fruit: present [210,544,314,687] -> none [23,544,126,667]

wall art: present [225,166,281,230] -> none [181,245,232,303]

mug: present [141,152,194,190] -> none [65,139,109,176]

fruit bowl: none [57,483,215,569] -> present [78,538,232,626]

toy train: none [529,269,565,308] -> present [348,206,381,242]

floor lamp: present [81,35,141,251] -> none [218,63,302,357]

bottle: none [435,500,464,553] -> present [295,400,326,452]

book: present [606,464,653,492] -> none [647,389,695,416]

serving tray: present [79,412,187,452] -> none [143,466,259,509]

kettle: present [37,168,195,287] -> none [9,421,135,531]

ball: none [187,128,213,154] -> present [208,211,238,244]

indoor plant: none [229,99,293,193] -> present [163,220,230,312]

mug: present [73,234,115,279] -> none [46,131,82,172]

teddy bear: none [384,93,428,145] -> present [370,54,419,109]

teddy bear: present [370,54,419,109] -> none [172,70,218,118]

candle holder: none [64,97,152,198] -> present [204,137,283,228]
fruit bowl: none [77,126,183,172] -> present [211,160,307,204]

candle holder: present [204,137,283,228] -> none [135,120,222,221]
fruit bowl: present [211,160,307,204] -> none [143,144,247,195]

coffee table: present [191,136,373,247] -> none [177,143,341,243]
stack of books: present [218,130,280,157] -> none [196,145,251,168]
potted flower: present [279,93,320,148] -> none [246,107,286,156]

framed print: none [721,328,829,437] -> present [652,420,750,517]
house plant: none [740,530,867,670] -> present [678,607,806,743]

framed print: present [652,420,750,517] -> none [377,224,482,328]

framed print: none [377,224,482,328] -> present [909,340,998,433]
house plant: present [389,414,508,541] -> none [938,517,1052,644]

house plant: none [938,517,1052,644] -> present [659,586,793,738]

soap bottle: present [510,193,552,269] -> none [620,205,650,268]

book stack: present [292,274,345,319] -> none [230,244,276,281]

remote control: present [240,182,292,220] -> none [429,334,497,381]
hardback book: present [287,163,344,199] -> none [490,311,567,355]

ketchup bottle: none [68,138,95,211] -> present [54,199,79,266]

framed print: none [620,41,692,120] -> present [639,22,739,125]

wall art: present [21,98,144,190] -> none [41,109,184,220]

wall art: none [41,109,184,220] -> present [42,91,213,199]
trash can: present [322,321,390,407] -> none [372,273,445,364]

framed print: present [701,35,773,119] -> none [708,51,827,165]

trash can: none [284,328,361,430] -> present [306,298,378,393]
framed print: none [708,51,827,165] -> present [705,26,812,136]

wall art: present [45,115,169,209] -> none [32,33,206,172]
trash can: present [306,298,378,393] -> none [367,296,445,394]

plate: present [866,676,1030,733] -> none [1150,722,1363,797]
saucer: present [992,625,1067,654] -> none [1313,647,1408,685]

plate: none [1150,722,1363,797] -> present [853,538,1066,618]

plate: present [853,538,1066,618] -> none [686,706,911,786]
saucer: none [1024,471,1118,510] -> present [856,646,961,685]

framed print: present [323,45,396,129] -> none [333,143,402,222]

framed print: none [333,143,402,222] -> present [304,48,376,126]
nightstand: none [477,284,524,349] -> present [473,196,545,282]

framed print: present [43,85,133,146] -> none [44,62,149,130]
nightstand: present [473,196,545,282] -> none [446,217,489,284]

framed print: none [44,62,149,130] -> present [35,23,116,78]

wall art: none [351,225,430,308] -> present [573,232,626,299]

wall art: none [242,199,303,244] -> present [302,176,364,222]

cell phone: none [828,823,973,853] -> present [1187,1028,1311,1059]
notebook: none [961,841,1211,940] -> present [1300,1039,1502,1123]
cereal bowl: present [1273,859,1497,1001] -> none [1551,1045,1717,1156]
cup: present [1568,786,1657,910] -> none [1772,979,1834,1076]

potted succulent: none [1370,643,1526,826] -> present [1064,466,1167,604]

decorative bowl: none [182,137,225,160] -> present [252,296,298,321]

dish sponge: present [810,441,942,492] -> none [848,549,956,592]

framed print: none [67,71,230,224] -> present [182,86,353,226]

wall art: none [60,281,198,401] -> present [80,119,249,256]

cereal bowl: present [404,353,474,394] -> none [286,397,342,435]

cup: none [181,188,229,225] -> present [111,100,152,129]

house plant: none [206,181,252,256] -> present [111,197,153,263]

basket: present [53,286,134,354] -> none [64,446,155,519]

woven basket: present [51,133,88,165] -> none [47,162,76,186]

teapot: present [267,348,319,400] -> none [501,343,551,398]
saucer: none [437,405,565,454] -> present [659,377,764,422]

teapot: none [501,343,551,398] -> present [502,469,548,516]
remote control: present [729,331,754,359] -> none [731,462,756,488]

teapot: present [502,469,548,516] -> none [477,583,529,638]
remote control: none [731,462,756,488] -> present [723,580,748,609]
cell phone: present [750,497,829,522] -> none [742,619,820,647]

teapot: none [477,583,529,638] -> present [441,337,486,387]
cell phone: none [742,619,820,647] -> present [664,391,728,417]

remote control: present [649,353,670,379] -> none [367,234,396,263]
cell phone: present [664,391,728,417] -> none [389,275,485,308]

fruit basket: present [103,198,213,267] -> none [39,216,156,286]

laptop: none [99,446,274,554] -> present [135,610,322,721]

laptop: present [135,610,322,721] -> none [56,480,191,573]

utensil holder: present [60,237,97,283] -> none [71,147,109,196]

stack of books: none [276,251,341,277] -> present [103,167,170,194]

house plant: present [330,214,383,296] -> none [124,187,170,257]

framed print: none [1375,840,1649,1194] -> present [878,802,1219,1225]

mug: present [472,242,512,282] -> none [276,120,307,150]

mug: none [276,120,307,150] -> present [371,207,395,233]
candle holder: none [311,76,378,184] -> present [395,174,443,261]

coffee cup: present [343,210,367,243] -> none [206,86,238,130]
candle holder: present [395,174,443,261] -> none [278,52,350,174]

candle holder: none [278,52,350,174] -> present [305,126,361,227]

□ □ □ □ □ □ □

> **Requirement**
Output every line above without altering anything.

> **Finished exercise**
fruit: present [210,544,314,687] -> none [23,544,126,667]

wall art: present [225,166,281,230] -> none [181,245,232,303]

mug: present [141,152,194,190] -> none [65,139,109,176]

fruit bowl: none [57,483,215,569] -> present [78,538,232,626]

toy train: none [529,269,565,308] -> present [348,206,381,242]

floor lamp: present [81,35,141,251] -> none [218,63,302,357]

bottle: none [435,500,464,553] -> present [295,400,326,452]

book: present [606,464,653,492] -> none [647,389,695,416]

serving tray: present [79,412,187,452] -> none [143,466,259,509]

kettle: present [37,168,195,287] -> none [9,421,135,531]

ball: none [187,128,213,154] -> present [208,211,238,244]

indoor plant: none [229,99,293,193] -> present [163,220,230,312]

mug: present [73,234,115,279] -> none [46,131,82,172]

teddy bear: none [384,93,428,145] -> present [370,54,419,109]

teddy bear: present [370,54,419,109] -> none [172,70,218,118]

candle holder: none [64,97,152,198] -> present [204,137,283,228]
fruit bowl: none [77,126,183,172] -> present [211,160,307,204]

candle holder: present [204,137,283,228] -> none [135,120,222,221]
fruit bowl: present [211,160,307,204] -> none [143,144,247,195]

coffee table: present [191,136,373,247] -> none [177,143,341,243]
stack of books: present [218,130,280,157] -> none [196,145,251,168]
potted flower: present [279,93,320,148] -> none [246,107,286,156]

framed print: none [721,328,829,437] -> present [652,420,750,517]
house plant: none [740,530,867,670] -> present [678,607,806,743]

framed print: present [652,420,750,517] -> none [377,224,482,328]

framed print: none [377,224,482,328] -> present [909,340,998,433]
house plant: present [389,414,508,541] -> none [938,517,1052,644]

house plant: none [938,517,1052,644] -> present [659,586,793,738]

soap bottle: present [510,193,552,269] -> none [620,205,650,268]

book stack: present [292,274,345,319] -> none [230,244,276,281]

remote control: present [240,182,292,220] -> none [429,334,497,381]
hardback book: present [287,163,344,199] -> none [490,311,567,355]

ketchup bottle: none [68,138,95,211] -> present [54,199,79,266]

framed print: none [620,41,692,120] -> present [639,22,739,125]

wall art: present [21,98,144,190] -> none [41,109,184,220]

wall art: none [41,109,184,220] -> present [42,91,213,199]
trash can: present [322,321,390,407] -> none [372,273,445,364]

framed print: present [701,35,773,119] -> none [708,51,827,165]

trash can: none [284,328,361,430] -> present [306,298,378,393]
framed print: none [708,51,827,165] -> present [705,26,812,136]

wall art: present [45,115,169,209] -> none [32,33,206,172]
trash can: present [306,298,378,393] -> none [367,296,445,394]

plate: present [866,676,1030,733] -> none [1150,722,1363,797]
saucer: present [992,625,1067,654] -> none [1313,647,1408,685]

plate: none [1150,722,1363,797] -> present [853,538,1066,618]

plate: present [853,538,1066,618] -> none [686,706,911,786]
saucer: none [1024,471,1118,510] -> present [856,646,961,685]

framed print: present [323,45,396,129] -> none [333,143,402,222]

framed print: none [333,143,402,222] -> present [304,48,376,126]
nightstand: none [477,284,524,349] -> present [473,196,545,282]

framed print: present [43,85,133,146] -> none [44,62,149,130]
nightstand: present [473,196,545,282] -> none [446,217,489,284]

framed print: none [44,62,149,130] -> present [35,23,116,78]

wall art: none [351,225,430,308] -> present [573,232,626,299]

wall art: none [242,199,303,244] -> present [302,176,364,222]

cell phone: none [828,823,973,853] -> present [1187,1028,1311,1059]
notebook: none [961,841,1211,940] -> present [1300,1039,1502,1123]
cereal bowl: present [1273,859,1497,1001] -> none [1551,1045,1717,1156]
cup: present [1568,786,1657,910] -> none [1772,979,1834,1076]

potted succulent: none [1370,643,1526,826] -> present [1064,466,1167,604]

decorative bowl: none [182,137,225,160] -> present [252,296,298,321]

dish sponge: present [810,441,942,492] -> none [848,549,956,592]

framed print: none [67,71,230,224] -> present [182,86,353,226]

wall art: none [60,281,198,401] -> present [80,119,249,256]

cereal bowl: present [404,353,474,394] -> none [286,397,342,435]

cup: none [181,188,229,225] -> present [111,100,152,129]

house plant: none [206,181,252,256] -> present [111,197,153,263]

basket: present [53,286,134,354] -> none [64,446,155,519]

woven basket: present [51,133,88,165] -> none [47,162,76,186]

teapot: present [267,348,319,400] -> none [501,343,551,398]
saucer: none [437,405,565,454] -> present [659,377,764,422]

teapot: none [501,343,551,398] -> present [502,469,548,516]
remote control: present [729,331,754,359] -> none [731,462,756,488]

teapot: present [502,469,548,516] -> none [477,583,529,638]
remote control: none [731,462,756,488] -> present [723,580,748,609]
cell phone: present [750,497,829,522] -> none [742,619,820,647]

teapot: none [477,583,529,638] -> present [441,337,486,387]
cell phone: none [742,619,820,647] -> present [664,391,728,417]

remote control: present [649,353,670,379] -> none [367,234,396,263]
cell phone: present [664,391,728,417] -> none [389,275,485,308]

fruit basket: present [103,198,213,267] -> none [39,216,156,286]

laptop: none [99,446,274,554] -> present [135,610,322,721]

laptop: present [135,610,322,721] -> none [56,480,191,573]

utensil holder: present [60,237,97,283] -> none [71,147,109,196]

stack of books: none [276,251,341,277] -> present [103,167,170,194]

house plant: present [330,214,383,296] -> none [124,187,170,257]

framed print: none [1375,840,1649,1194] -> present [878,802,1219,1225]

mug: present [472,242,512,282] -> none [276,120,307,150]

mug: none [276,120,307,150] -> present [371,207,395,233]
candle holder: none [311,76,378,184] -> present [395,174,443,261]

coffee cup: present [343,210,367,243] -> none [206,86,238,130]
candle holder: present [395,174,443,261] -> none [278,52,350,174]

candle holder: none [278,52,350,174] -> present [305,126,361,227]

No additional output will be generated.